Percayakah masyarakat bahwa mereka tidak menyinggung Pasal 7 yang berpeluang melakukan perubahan masa jabatan presiden?
Rasanya sulit dipercaya, apalagi Jazuli Fawaid wakil Ketua MPR dari PKB juga senapas dengan Bambang. Ditambah lagi penasihat komunitas Jokpro 2024, M. Qodari optimistis amandemen UUD 1945 soal masa jabatan presiden menjadi 3 periode sangat mungkin dilakukan apabila syarat-syarat terpenuhi. Ada sejarahnya Jokowi menolak ide Jokpro?
Tak hanya itu, Menkeu Sri Mulyani berpesan agar masyarakat berhati-hati karena pandemi akan berubah menjadi endemi tahun 2022 dan seterusnya. Itu artinya, kelangsungan rezim harus diupayakan biar penanganan endemi lebih efektif. Apa iya?
Tampaknya rezim ini sulit berkata jujur dan apa adanya. Dilihat dari sudut mana pun, tidak ada ukuran rezim berhasil mengelola negara dan menyejahterakan masyarakatnya. Apalagi dalam menangani wabah. Amburadul, mulai dari pendataan korban, tingginya korban meninggal, pemberlakuan lockdown, distribusi bansos (bantuan sosial) hingga meroketnya anggaran yang dikeluarkan. Belum lagi uang yang diselewengkan.
Siapakah di antara 34 menteri di republik ini yang secara legowo mengakui kekurangan pemerintah? Siapakah mereka dari 565 anggota parlemen yang secara jantan menunjukkan kekeliruan pemerintah?
Siapakah mereka dari puluhan lembaga yang dibentuk pemerintah secara lapang dada mengakui kebijakan rezim menimbulkan ketidakadilan? Tidak ada!
Mereka semua diam, membisu menikmati kenyamanan.
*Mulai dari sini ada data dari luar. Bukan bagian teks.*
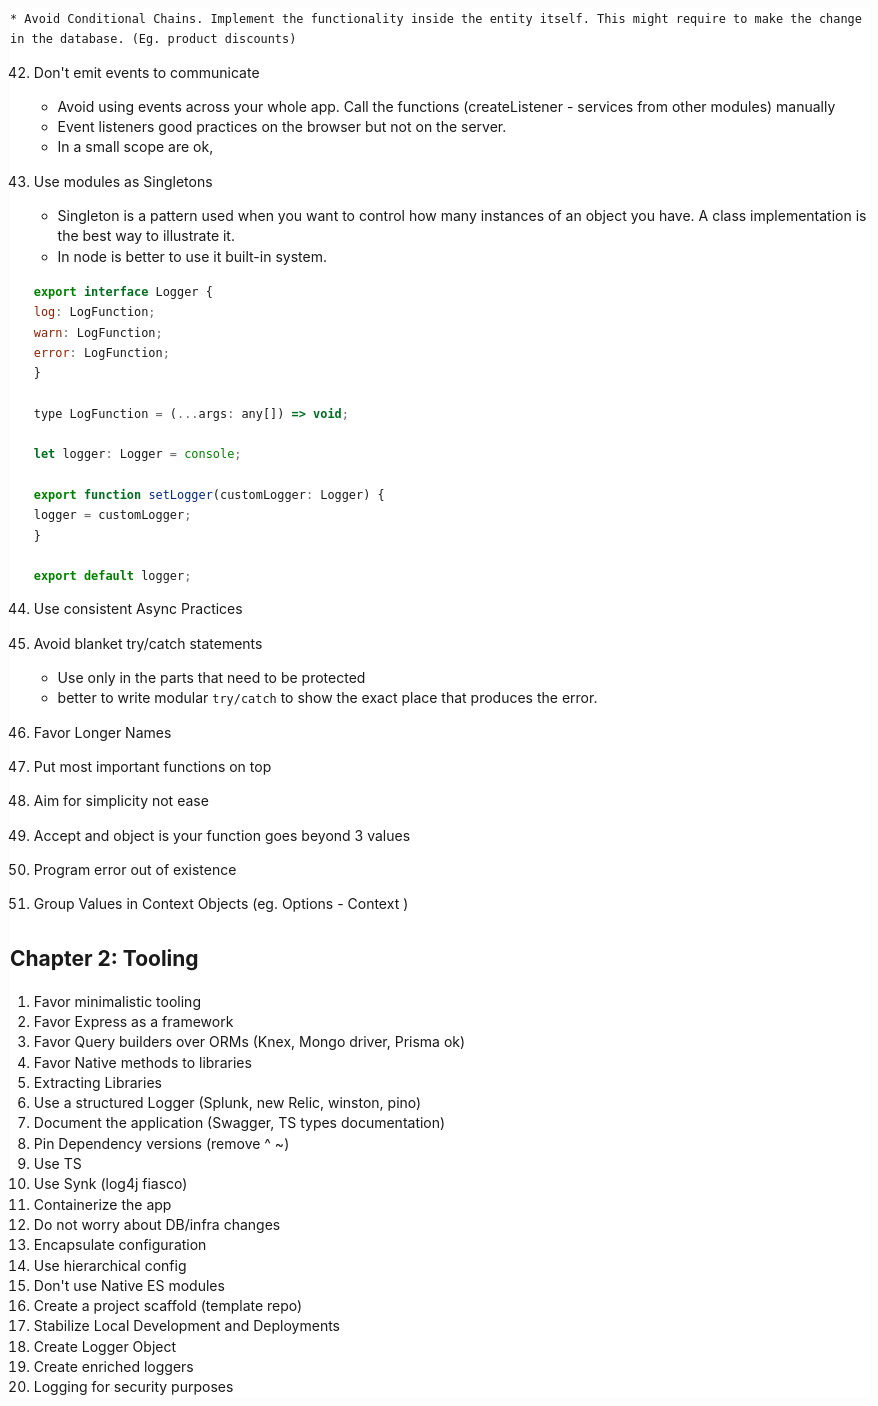     * Avoid Conditional Chains. Implement the functionality inside the entity itself. This might require to make the change in the database. (Eg. product discounts)

42. Don't emit events to communicate

    * Avoid using events across your whole app. Call the functions (createListener - services from other modules) manually
    * Event listeners good practices on the browser but not on the server.
    * In a small scope are ok,

43. Use modules as Singletons

    * Singleton is a pattern used when you want to control how many instances of an object you have. A class implementation is the best way to illustrate it. 
    * In node is better to use it built-in system. 

    ```js
    export interface Logger { 
    log: LogFunction; 
    warn: LogFunction; 
    error: LogFunction; 
    } 

    type LogFunction = (...args: any[]) => void; 

    let logger: Logger = console; 

    export function setLogger(customLogger: Logger) { 
    logger = customLogger; 
    } 

    export default logger; 
    ```

44. Use consistent Async Practices
45. Avoid blanket try/catch statements

    * Use only in the parts that need to be protected
    * better to write modular `try/catch` to show the exact place that produces the error.

46. Favor Longer Names
47. Put most important functions on top
48. Aim for simplicity not ease
49. Accept and object is your function goes beyond 3 values
50. Program error out of existence
51. Group Values in Context Objects (eg. Options - Context )

## Chapter 2: Tooling

1. Favor minimalistic tooling
2. Favor Express as a framework
3. Favor Query builders over ORMs (Knex, Mongo driver, Prisma ok)
4. Favor Native methods to libraries
5. Extracting Libraries
6. Use a structured Logger (Splunk, new Relic, winston, pino)
7. Document the application (Swagger, TS types documentation)
8. Pin Dependency versions (remove ^ ~)
9. Use TS
10. Use Synk (log4j fiasco)
11. Containerize the app
12. Do not worry about DB/infra changes 
13. Encapsulate configuration
14. Use hierarchical config
15. Don't use Native ES modules
16. Create a project scaffold (template repo)
17. Stabilize Local Development and Deployments
18. Create Logger Object
19. Create enriched loggers
20. Logging for security purposes
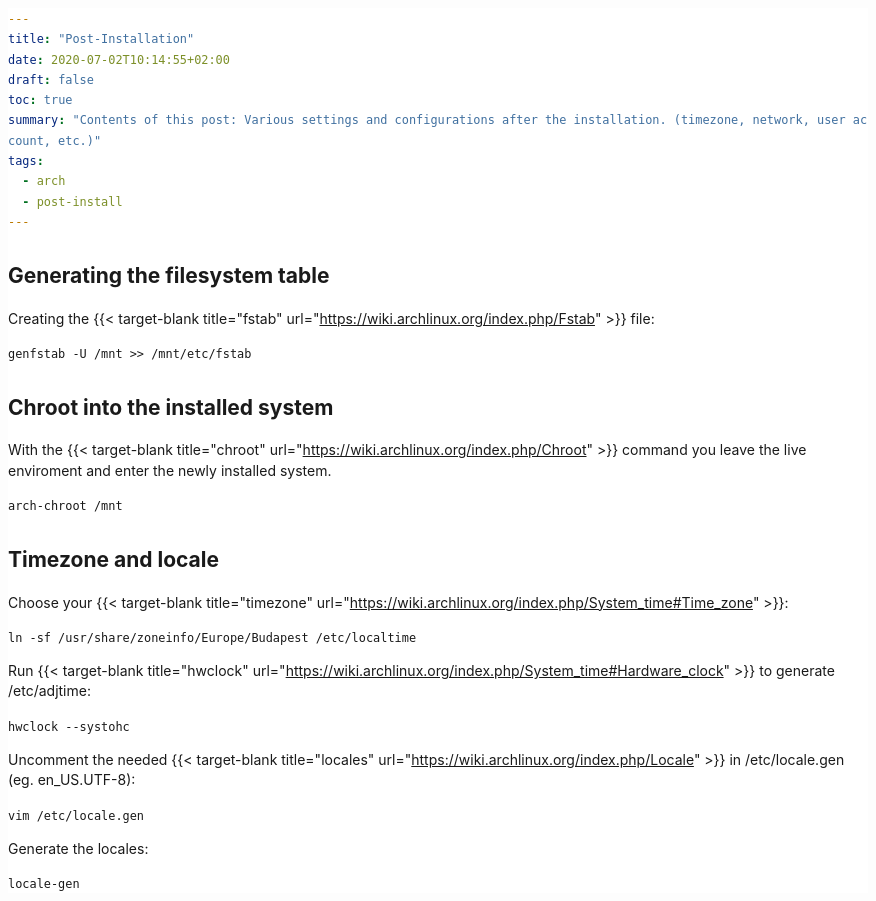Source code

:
 ```yaml
---
title: "Post-Installation"
date: 2020-07-02T10:14:55+02:00
draft: false
toc: true
summary: "Contents of this post: Various settings and configurations after the installation. (timezone, network, user account, etc.)"
tags:
  - arch
  - post-install
---
```


## Generating the filesystem table

Creating the {{< target-blank title="fstab" url="https://wiki.archlinux.org/index.php/Fstab" >}} file:
```terminal
genfstab -U /mnt >> /mnt/etc/fstab
```

## Chroot into the installed system

With the {{< target-blank title="chroot" url="https://wiki.archlinux.org/index.php/Chroot" >}} command you leave the live enviroment and enter the newly installed system.
```terminal
arch-chroot /mnt
```

## Timezone and locale

Choose your {{< target-blank title="timezone" url="https://wiki.archlinux.org/index.php/System_time#Time_zone" >}}:
```terminal
ln -sf /usr/share/zoneinfo/Europe/Budapest /etc/localtime
```

Run {{< target-blank title="hwclock" url="https://wiki.archlinux.org/index.php/System_time#Hardware_clock" >}} to generate /etc/adjtime:
```terminal
hwclock --systohc
```

Uncomment the needed {{< target-blank title="locales" url="https://wiki.archlinux.org/index.php/Locale" >}} in /etc/locale.gen (eg. en_US.UTF-8):
```terminal
vim /etc/locale.gen
```

Generate the locales:
```terminal
locale-gen
```
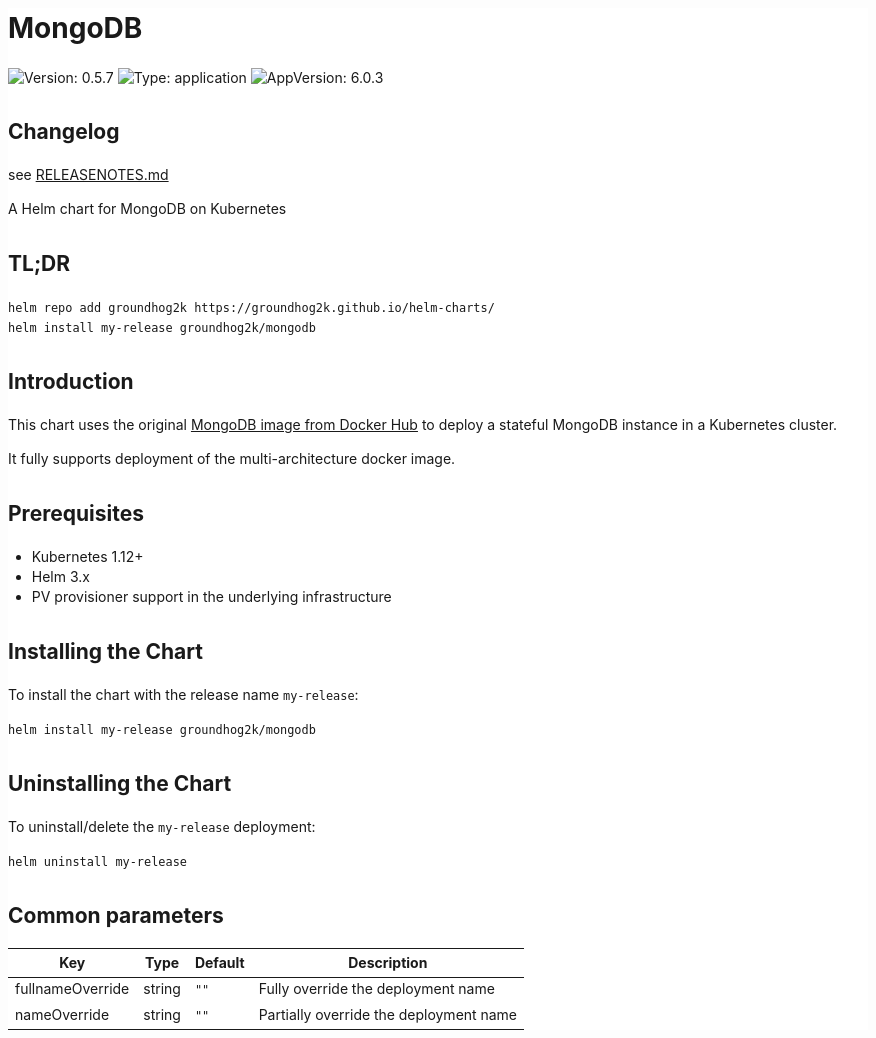 # MongoDB

![Version: 0.5.7](https://img.shields.io/badge/Version-0.5.7-informational?style=flat-square) ![Type: application](https://img.shields.io/badge/Type-application-informational?style=flat-square) ![AppVersion: 6.0.3](https://img.shields.io/badge/AppVersion-6.0.3-informational?style=flat-square)

## Changelog

see [RELEASENOTES.md](RELEASENOTES.md)

A Helm chart for MongoDB on Kubernetes

## TL;DR

```bash
helm repo add groundhog2k https://groundhog2k.github.io/helm-charts/
helm install my-release groundhog2k/mongodb
```

## Introduction

This chart uses the original [MongoDB image from Docker Hub](https://hub.docker.com/_/mongo/) to deploy a stateful MongoDB instance in a Kubernetes cluster.

It fully supports deployment of the multi-architecture docker image.

## Prerequisites

- Kubernetes 1.12+
- Helm 3.x
- PV provisioner support in the underlying infrastructure

## Installing the Chart

To install the chart with the release name `my-release`:

```bash
helm install my-release groundhog2k/mongodb
```

## Uninstalling the Chart

To uninstall/delete the `my-release` deployment:

```bash
helm uninstall my-release
```

## Common parameters

| Key | Type | Default | Description |
|-----|------|---------|-------------|
| fullnameOverride | string | `""` | Fully override the deployment name |
| nameOverride | string | `""` | Partially override the deployment name |
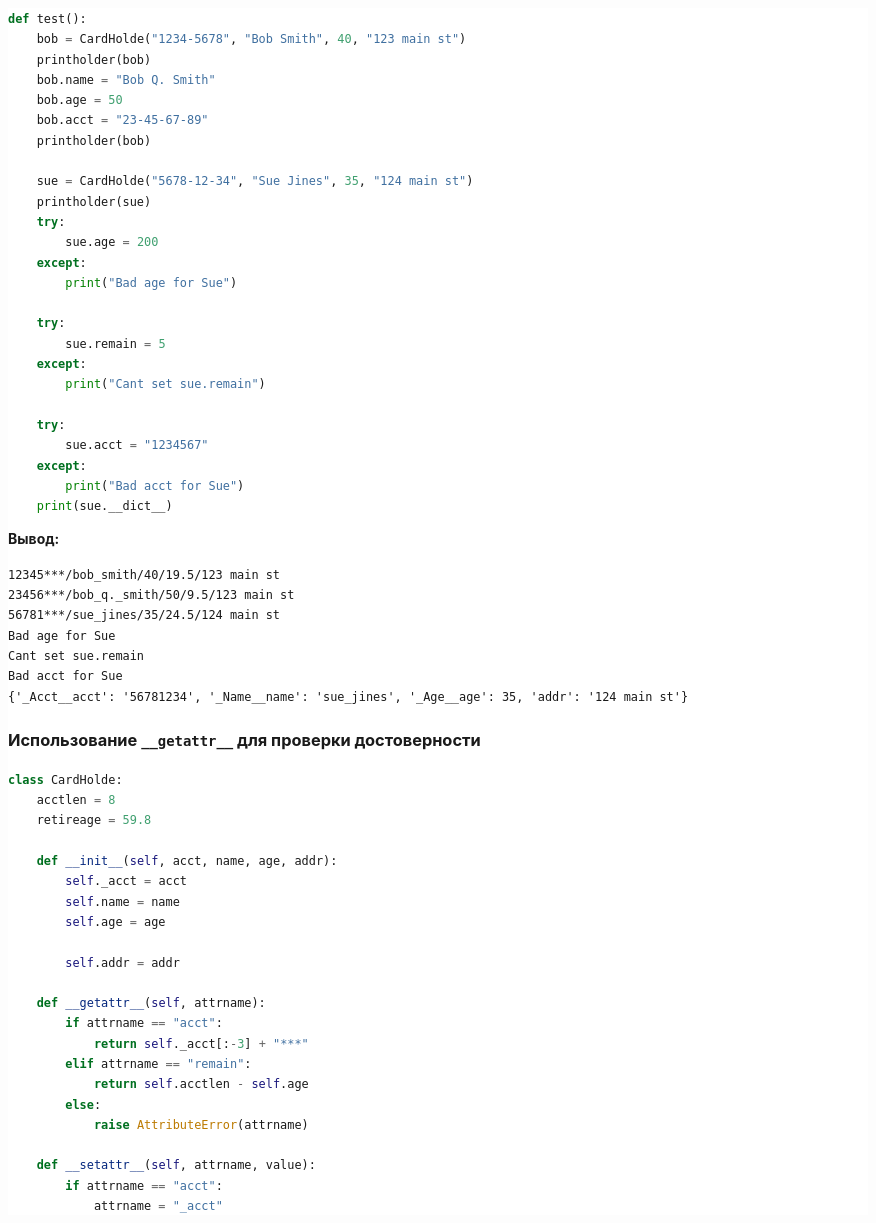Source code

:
 ```python
def test():
    bob = CardHolde("1234-5678", "Bob Smith", 40, "123 main st")
    printholder(bob)
    bob.name = "Bob Q. Smith"
    bob.age = 50
    bob.acct = "23-45-67-89"
    printholder(bob)

    sue = CardHolde("5678-12-34", "Sue Jines", 35, "124 main st")
    printholder(sue)
    try:
        sue.age = 200
    except:
        print("Bad age for Sue")

    try:
        sue.remain = 5
    except:
        print("Cant set sue.remain")
    
    try:
        sue.acct = "1234567"
    except:
        print("Bad acct for Sue")
    print(sue.__dict__)
```  

__Вывод:__

```
12345***/bob_smith/40/19.5/123 main st
23456***/bob_q._smith/50/9.5/123 main st
56781***/sue_jines/35/24.5/124 main st
Bad age for Sue
Cant set sue.remain
Bad acct for Sue
{'_Acct__acct': '56781234', '_Name__name': 'sue_jines', '_Age__age': 35, 'addr': '124 main st'}
```  

### __Использование `__getattr__` для проверки достоверности__

```python
class CardHolde:
    acctlen = 8
    retireage = 59.8

    def __init__(self, acct, name, age, addr):
        self._acct = acct
        self.name = name
        self.age = age

        self.addr = addr

    def __getattr__(self, attrname):
        if attrname == "acct":
            return self._acct[:-3] + "***"
        elif attrname == "remain":
            return self.acctlen - self.age
        else:
            raise AttributeError(attrname)
    
    def __setattr__(self, attrname, value):
        if attrname == "acct":
            attrname = "_acct"
```
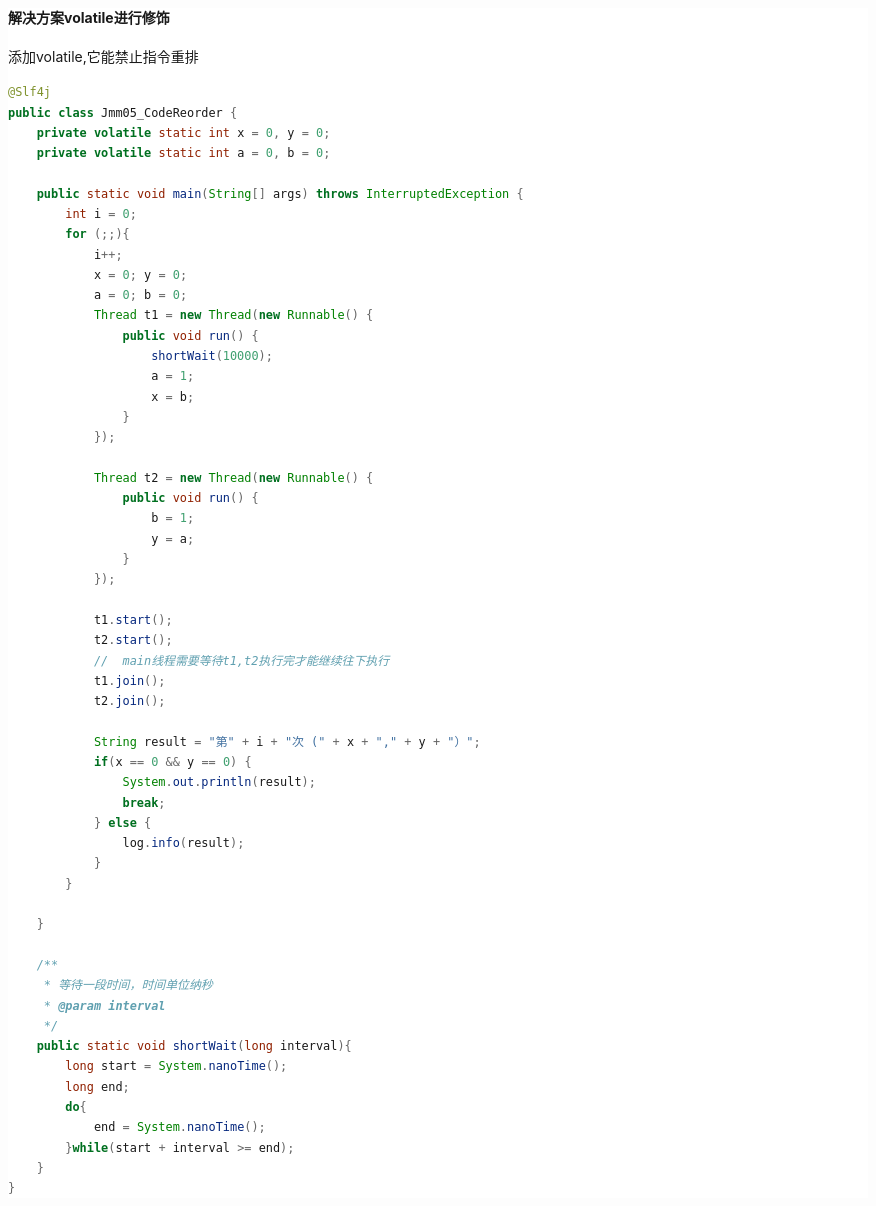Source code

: #### 解决方案volatile进行修饰

添加volatile,它能禁止指令重排

```java
@Slf4j
public class Jmm05_CodeReorder {
    private volatile static int x = 0, y = 0;
    private volatile static int a = 0, b = 0;

    public static void main(String[] args) throws InterruptedException {
        int i = 0;
        for (;;){
            i++;
            x = 0; y = 0;
            a = 0; b = 0;
            Thread t1 = new Thread(new Runnable() {
                public void run() {
                    shortWait(10000);
                    a = 1;
                    x = b;
                }
            });

            Thread t2 = new Thread(new Runnable() {
                public void run() {
                    b = 1;
                    y = a;
                }
            });

            t1.start();
            t2.start();
            //  main线程需要等待t1,t2执行完才能继续往下执行
            t1.join();
            t2.join();

            String result = "第" + i + "次 (" + x + "," + y + "）";
            if(x == 0 && y == 0) {
                System.out.println(result);
                break;
            } else {
                log.info(result);
            }
        }

    }

    /**
     * 等待一段时间，时间单位纳秒
     * @param interval
     */
    public static void shortWait(long interval){
        long start = System.nanoTime();
        long end;
        do{
            end = System.nanoTime();
        }while(start + interval >= end);
    }
}
```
Mungkin saja takut bicara atau bisa jadi tidak peduli, cuek, dan acuh.
Perpanjangan masa jabatan presiden tampaknya bakal mulus. Apalagi kalau melihat dukungan di kepemerintahan yang mencapai 74,1 persen, mustahil gagal. Oposisi bisa apa?
Maka ketika Presiden Jokowi menolak usulan 3 periode, banyak yang tidak percaya. Akhir tahun 2019 Jokowi pernah menolak dicalonkan kembali menjadi presiden pada 2024. Ia melabeli pengusul sebagai orang yang ingin menampar mukanya dan menjerumuskannya.
Akan tetapi, jika kemudian ia mengangguk-angguk ajakan Ketua MPR, apakah tidak malu dibilang clutak dan kemaruk? Entahlah. Yang jelas, wacana penambahan waktu tiga tahun masa jabatan atau amandemen presiden tiga periode, terus bergulir. Mereka hari ini sedang terjangkit wabah Rumongso Biso (merasa bisa).
Negara butuh pimpinan dan pembantu yang memiliki jiwa ksatria, apa adanya dan bertanggung jawab. Negeri ini tidak butuh pemimpin yang melempem, penuh polesan, dan pengecut serta tidak memiliki rasa malu. Mereka tidak malu meminta tambahan masa jabatan meskipun minim keberhasilan.
Para pemimpin seharusnya bisa memetik pelajaran berharga dari wabah pandemi. Jangan sampai sebelum, selama, dan setelah pandemi, pribadi dan karakter bangsa Indonesia sama saja, tidak berubah.
Para pemimpin segeralah bermuhasabah atau introspeksi diri memohon ampunan pada Tuhan, jadikan keadaan sekarang menjadi momentum menguatkan keimanan dan ketakwaan kita.
Terutama kepada para pemimpin negeri, mari berintrospeksi dan bertobat.
Dalam situasi sulit sekarang, sudah seharusnya semua pihak menyingkirkan ego pribadi, kelompok, dan golongan. Semua pihak harus bisa meningkatkan rasa peduli terhadap sesama.
Mari hidupkan hati nurani kita untuk saling peduli terhadap sesama dan merajut kebersamaan dengan semua elemen menyelamatkan bangsa ini dari kehancuran.
Pandemi jangan ditunggangi untuk segudang ambisi.
Ojo rumongso biso, nanging biso rumongso (jangan merasa bisa, tetapi bisalah merasa). Petuah Jawa yang sangat mulia ini harus dimiliki setiap pemimpin.